RECENT FINDINGS: Atrial fibrillation ablation procedures, liver tumor ablations, and extracorporeal shock wave lithotripsy are all the procedures that benefit from minimal movement of the heart, liver, and kidney, respectively, during the procedure. Although randomized controlled trials are lacking, increasing data suggest that by maintaining the thoracic and abdominal structures relatively immobile throughout the respiratory cycle, the efficiency and safety of these procedures may be improved.
SUMMARY: Technological advances are allowing an increasing number of surgical procedures to be performed in the OOR setting. Such procedures often depend on the precise application of ablation catheters or shock waves. High-frequency jet ventilation facilitates the improved accuracy of catheter and shock wave placement, as well as efficiency of a variety of procedures. Improved efficiency, with fewer side-effects, has tremendous implications for the growth of such procedures in the OOR setting.

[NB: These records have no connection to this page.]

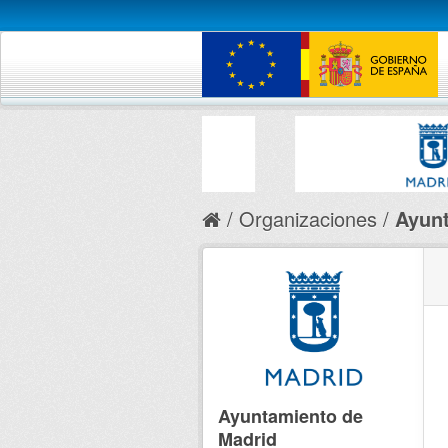
Organizaciones
Ayunt
Ayuntamiento de
Madrid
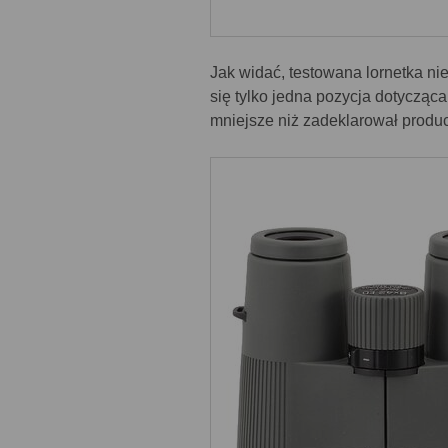
Jak widać, testowana lornetka ni
się tylko jedna pozycja dotycząca
mniejsze niż zadeklarował produc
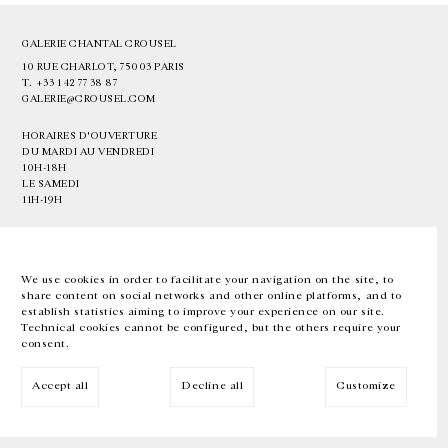
GALERIE CHANTAL CROUSEL
10 RUE CHARLOT, 75003 PARIS
T.
+33 1 42 77 38 87
GALERIE@CROUSEL.COM
HORAIRES D'OUVERTURE
DU MARDI AU VENDREDI
10H-18H
LE SAMEDI
11H-19H
LES ESPACES DE LA GALERIE SERONT FERMÉS À PARTIR DU 23 JUILLET
JUSQU'AU 4 SEPTEMBRE INCLUS
We use cookies in order to facilitate your navigation on the site, to
share content on social networks and other online platforms, and to
Facebook
Instagram
EN
FR
中文
establish statistics aiming to improve your experience on our site.
Technical cookies cannot be configured, but the others require your
consent.
Inscrivez-vous à notre newsletter
Accept all
Decline all
Customize
© Galerie Chantal Crousel 2026
Mentions légales
Cookies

Curr Opin Anaesthesiol. 2012 Aug;25(4):482-5. doi: 10.1097/ACO.0b013e3283554375
PMID: 22647489 [PubMed - in process]
Comments 1
Respiratory movements during ESWL of stones in the kidney and proximal ureter are a commonly encountered problem. In the majority of patients different measures can be used to optimize the shockwave hit rate. A small group of patients might, however, have respiratory movements of a magnitude that make efficient ESWL impossible. Although most of these patients probably are better managed endoscopically, when anesthesia nevertheless is necessary, there might be occasional cases in which ESWL still is preferable. Thereby a combination of high-frequency jet ventilation and ESWL can be an alternative approach. Otherwise the great advantage of ESWL is that the whole treatment can be carried out with only analgesics and sedatives and when that is not possible, several more or less invasive methods are available.